I want others to have a religion they can think through, a religion they can feel.
Powerful, Powerful, Powerful. reminds me of that old Temptations song “I Need a Love I Can See”. LOL!!!
I truly yearn for a thinking man’s religion. At the same time, a thinking man cannot deny the power of the authentic encounter with God, whether it be the mystic notions of utterances, dreams, “prophecies” from elders, etc. Nor can one deny the wonder and mystery of inner peace in the midst of outer turmoil, the selfless love one has for a spouse, children or other family members; or the willingness to die for a cause, idea, or movement. Indeed the songwriter is correct, “God is real, for I can FEEL (not study, analyze, or research) [God] , in my Soul !!! “.
You also raise a powerful sentiment in the inquiry from your major professor. Why do many to most believers fear inquiry? In my youth, I was warned often about going off to school and becoming an “educated fool” and “losing my religion”. But, what I found is that churches that complain about the youth losing faith in college have probably not done the work of providing an “answer” for the questions raised by the thoughtful in the faith and without. Perhaps because many of our faith leaders in our churches aren’t lettered or degreed, they feel intimidated by the notion of members becoming college educated. I think also that many of the formally trained believers do a lax job of applying that training to the life of the Body of Christ. We don’t offer up our expertise enough in ministry to provide greater service for our churches and therefore communities. Because of the shortcomings on both sides, the church suffers. even more sadly, we in community lose out on a vital piece of our humanity, our spiritual intellect goes wanting.
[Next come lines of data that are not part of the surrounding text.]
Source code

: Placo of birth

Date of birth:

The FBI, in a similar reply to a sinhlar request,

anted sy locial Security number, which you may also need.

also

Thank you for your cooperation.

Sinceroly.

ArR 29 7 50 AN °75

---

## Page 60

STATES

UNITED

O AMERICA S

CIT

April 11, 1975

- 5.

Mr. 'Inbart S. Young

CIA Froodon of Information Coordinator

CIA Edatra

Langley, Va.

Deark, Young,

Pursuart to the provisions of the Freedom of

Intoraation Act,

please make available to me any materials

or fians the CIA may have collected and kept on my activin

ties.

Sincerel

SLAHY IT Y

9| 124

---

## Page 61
James Cone once noted on a panel that our churches need to be centers of theology, where truly the total humanity is ministered to, MIND, body, and spirit. too often, we neglect the mind. And too often, we denigrate the spirit. The level of biblical literacy in our churches is depressing. And we wonder why the church is losing its relevance in many circles, maybe perhaps we aren’t preaching the true Full Gospel; limited by our fear of intellectualism in leadership, and our hoarding of that intellectualism in the seminary and in the pew.
Yes, yes, yes, the Holy Spirit is intelligent, rather than emotional. Feeling the presence of God doesn’t mean we are in some nebulous state of being responding to emotions that hinder us from thinking clearly. In fact, feeling God’s presence makes us more aware.